Secondly, such an argument presents a false dilemma between drugs and a failed life and also presents a choice between these two extremities. In so doing, it completely leaves out the middle ground of the work, patience, imagination and commitment that is required to work with children whose behavior is regarded as troublesome. We first need to think of the obvious fact that children will behave like children and that educators and parents have a responsibility to respond to this with tolerance and knowledge. We must also reflect on adults’ priorities which set for their own lives, such as professional advancement, the creation of automatic obligations upon children to behave in certain ways. If there is a standard for the word ‘normal’ this should take into account what normal means from the perspective of children, not adults.

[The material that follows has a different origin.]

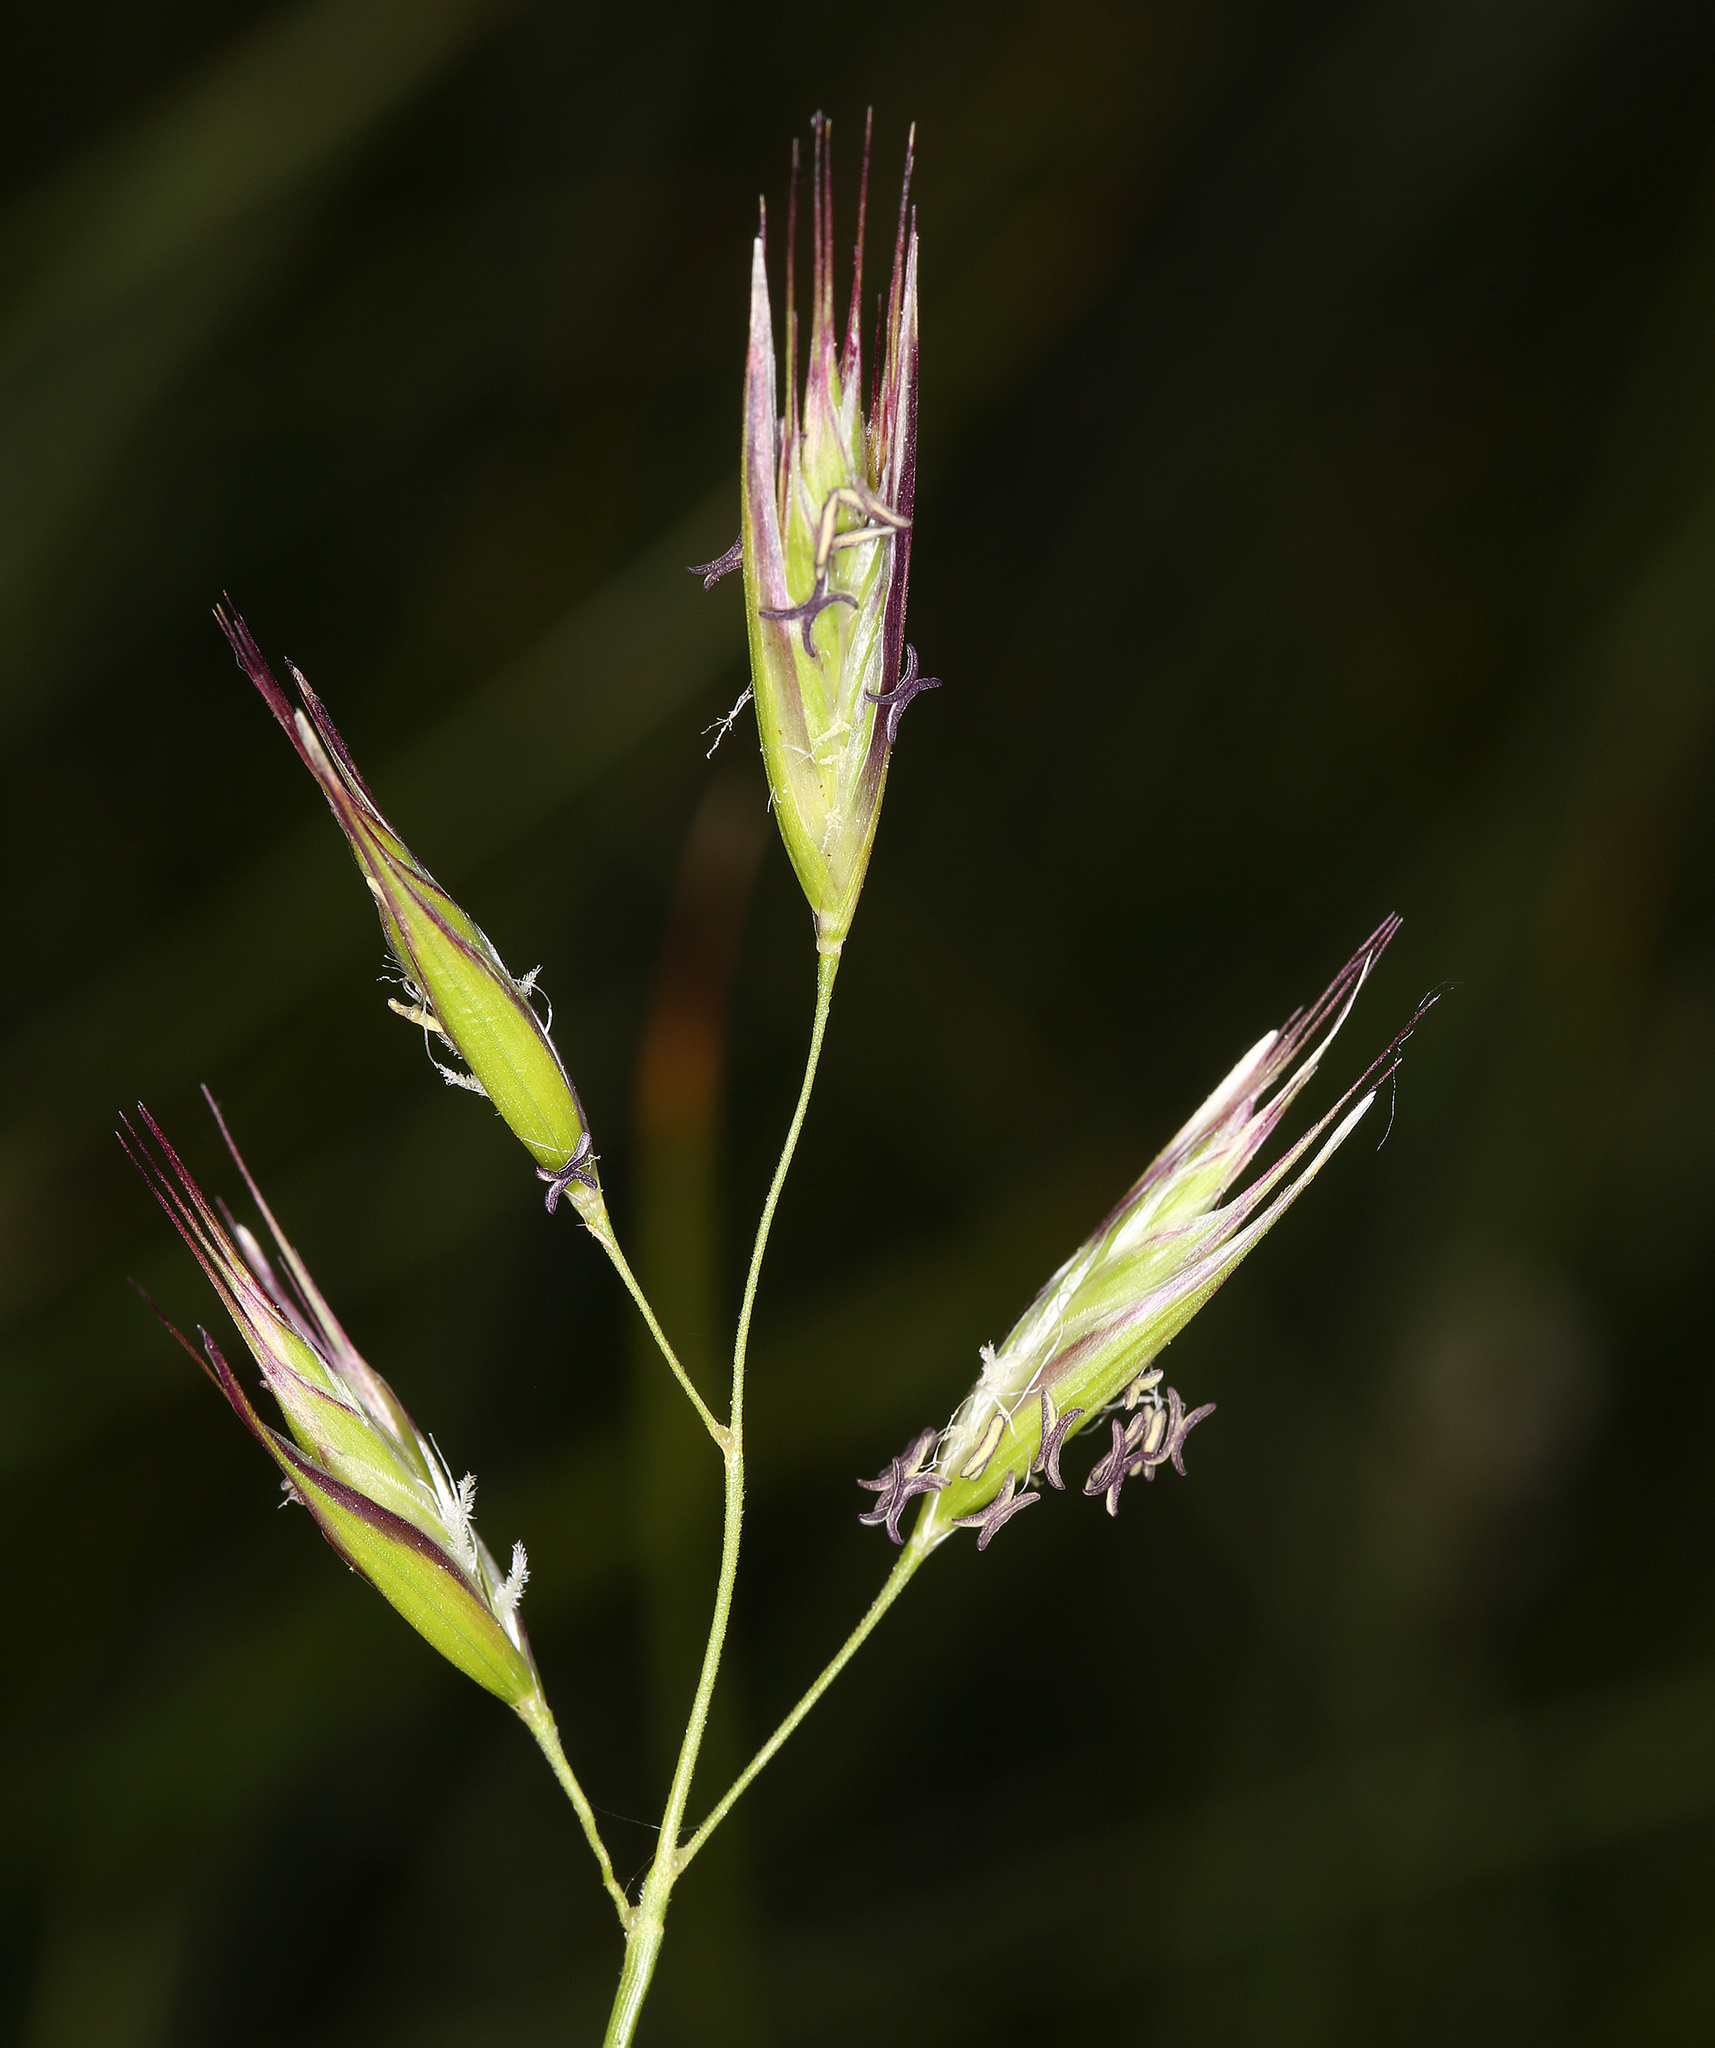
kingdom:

If we look at the rising figures of behavior-modifying drugs, we could conclude that there is indeed an epidemic of conditions that make them necessary. We could even admit that there is, in fact, no sudden outbreak of conditions such as ADHD, but that previously undiagnosed cases can now be diagnosed and treated effectively. Yet the overall picture surrounding drugs such as Ritalin does not seem to point in that direction. On the contrary, it points in the urgent need to look at all the surrounding non-medical aspects, some of which I have outlined above.